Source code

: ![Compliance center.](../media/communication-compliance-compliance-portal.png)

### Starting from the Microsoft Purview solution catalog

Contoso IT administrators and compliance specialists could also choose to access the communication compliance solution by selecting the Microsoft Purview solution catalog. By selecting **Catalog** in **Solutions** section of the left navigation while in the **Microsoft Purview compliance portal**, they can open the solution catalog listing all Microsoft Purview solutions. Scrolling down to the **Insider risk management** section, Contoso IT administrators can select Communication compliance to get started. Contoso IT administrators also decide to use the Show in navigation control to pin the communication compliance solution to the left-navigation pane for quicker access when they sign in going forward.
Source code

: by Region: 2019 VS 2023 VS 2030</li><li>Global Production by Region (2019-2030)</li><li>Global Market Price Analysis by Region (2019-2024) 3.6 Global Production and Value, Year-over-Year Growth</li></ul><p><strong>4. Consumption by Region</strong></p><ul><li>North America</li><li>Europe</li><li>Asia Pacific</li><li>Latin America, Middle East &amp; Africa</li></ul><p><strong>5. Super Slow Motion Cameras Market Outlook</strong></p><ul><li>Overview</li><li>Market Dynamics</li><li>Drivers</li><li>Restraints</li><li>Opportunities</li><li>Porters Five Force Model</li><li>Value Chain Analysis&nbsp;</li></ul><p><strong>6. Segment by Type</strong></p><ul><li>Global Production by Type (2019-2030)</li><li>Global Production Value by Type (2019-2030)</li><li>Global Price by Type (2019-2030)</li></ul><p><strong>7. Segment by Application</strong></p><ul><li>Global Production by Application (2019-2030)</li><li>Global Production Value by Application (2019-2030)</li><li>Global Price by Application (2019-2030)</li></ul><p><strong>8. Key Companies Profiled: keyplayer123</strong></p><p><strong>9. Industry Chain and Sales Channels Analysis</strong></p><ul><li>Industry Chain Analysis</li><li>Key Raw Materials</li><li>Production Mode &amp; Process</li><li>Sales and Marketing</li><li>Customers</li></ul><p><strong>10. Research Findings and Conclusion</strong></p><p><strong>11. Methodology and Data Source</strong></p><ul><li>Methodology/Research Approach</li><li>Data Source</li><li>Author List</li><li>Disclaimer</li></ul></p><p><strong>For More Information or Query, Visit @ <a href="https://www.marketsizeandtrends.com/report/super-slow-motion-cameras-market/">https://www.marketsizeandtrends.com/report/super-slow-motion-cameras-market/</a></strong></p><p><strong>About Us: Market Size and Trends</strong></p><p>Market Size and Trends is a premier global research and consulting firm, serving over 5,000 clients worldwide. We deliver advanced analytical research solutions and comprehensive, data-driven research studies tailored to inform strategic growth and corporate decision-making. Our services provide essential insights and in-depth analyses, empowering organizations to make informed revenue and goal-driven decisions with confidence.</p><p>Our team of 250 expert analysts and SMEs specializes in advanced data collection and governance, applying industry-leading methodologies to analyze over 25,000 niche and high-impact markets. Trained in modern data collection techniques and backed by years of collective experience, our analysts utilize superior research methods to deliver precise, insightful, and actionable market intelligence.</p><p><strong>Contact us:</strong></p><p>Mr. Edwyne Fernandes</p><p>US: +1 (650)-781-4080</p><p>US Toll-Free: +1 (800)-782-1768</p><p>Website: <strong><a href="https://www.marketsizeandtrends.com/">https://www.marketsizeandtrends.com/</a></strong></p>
+ + + + + + +
Reproduce, character for character, the portion of the entries that begins at their very start and ends with the line containing "### Starting from", including that final line.

Source code

: ![Compliance center.](../media/communication-compliance-compliance-portal.png)

### Starting from the Microsoft Purview solution catalog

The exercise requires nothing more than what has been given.